Truthfully, I picked it out because I know Backman has become one of my mom’s favorite authors almost overnight. I read the cover and it said it was about the story of a father and son and father and grandson – who all were learning to let go. Obviously, I figured it would about the journey to accepting death and seeing as it was a novella I knew it would be the perfect book to kick off the summer reading season. Short, meaningful, and loving – make your heart warm as the sun warms your skin.
Guys.

It took me an hour to read the first 11 pages and then I shut the book. Why? I was completely unprepared. As a person who lost an extremely important person to Alzheimer’s, those first 10 pages threw me for such an emotional loop that I shut it on page 11 and cried.

The first page of the foreword is even hard to get through.

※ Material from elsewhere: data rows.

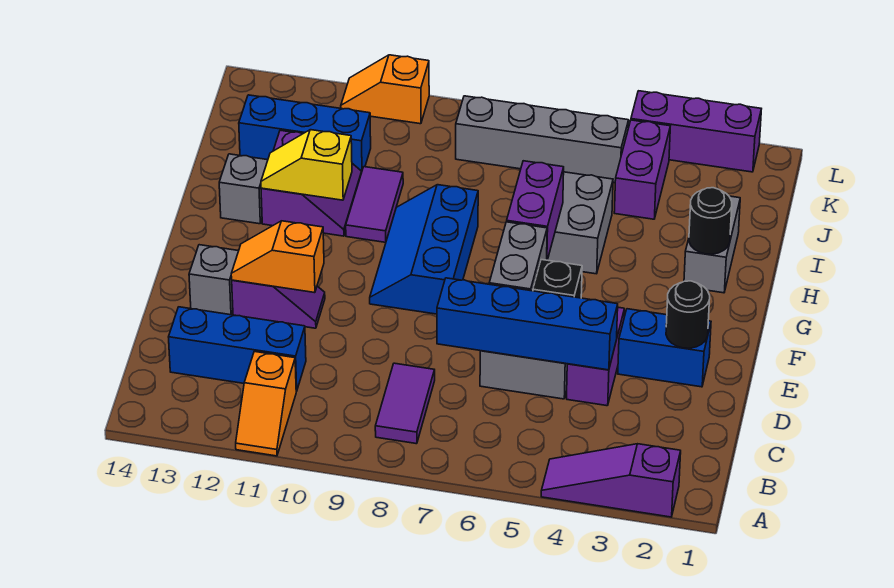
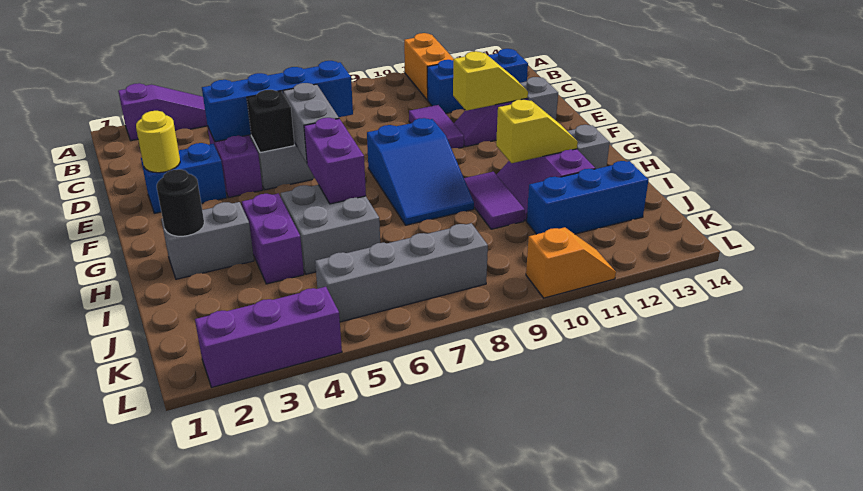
orange slope A11:B11 level 1 top B -> orange brick A11:B11 level 1
purple tile B8:C8 level 1 -> purple tile D10:E10 level 1
black round brick E2 level 2 -> yellow round brick E2 level 2
orange slope E11:E12 level 2 top 11 -> yellow slope E11:E12 level 2 top 11
blue slope F8:H9 level 1 top 8 -> blue slope F8:H9 level 1 top F
grey brick H2:I2 level 1 -> grey brick H2:H3 level 1
purple brick J4:K4 level 1 -> purple brick H4:I4 level 1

I will admit, as I sit on page 11 I am not entirely sure I know what’s going on. But that doesn’t really matter. I’ve assumed they’re someplace in their imagination in a hospital room. But the dialogue from the grandson could also make it seem otherwise. I will say, however, that I am fully aware that “the square” is the man’s safe haven. It’s the last piece of his mind and that’s why it’s been so desperately filled with memories that don’t seem to belong in the square. This becomes even more clear when the memory of his wife appears and they share a very intimate moment – talking about memories and falling in love.

But I have to say, as touching and loving that moment was to read, it was not nearly as powerful or as full of love as his last words to his wife. 

“How do I tell him I’ll be leaving him before I die?”

He repeats it, as if he thinks the answer will come eventually. And that hurt. I become a puddle. 

Spoiler Alert: That’s page 10.

So, in 10 pages Backman has managed to rip open old wounds and reduce me to tears. I don’t know many books that can capture a person that quickly. And who knows, it may be because it is horrifyingly relatable to me. But it’s also really impressive writing. 

With that said, I have now embarked on the road to acceptance with Noahnoah and his grandpa. We’ll see how it goes.

I’ll let you know if I ever make it to page 12.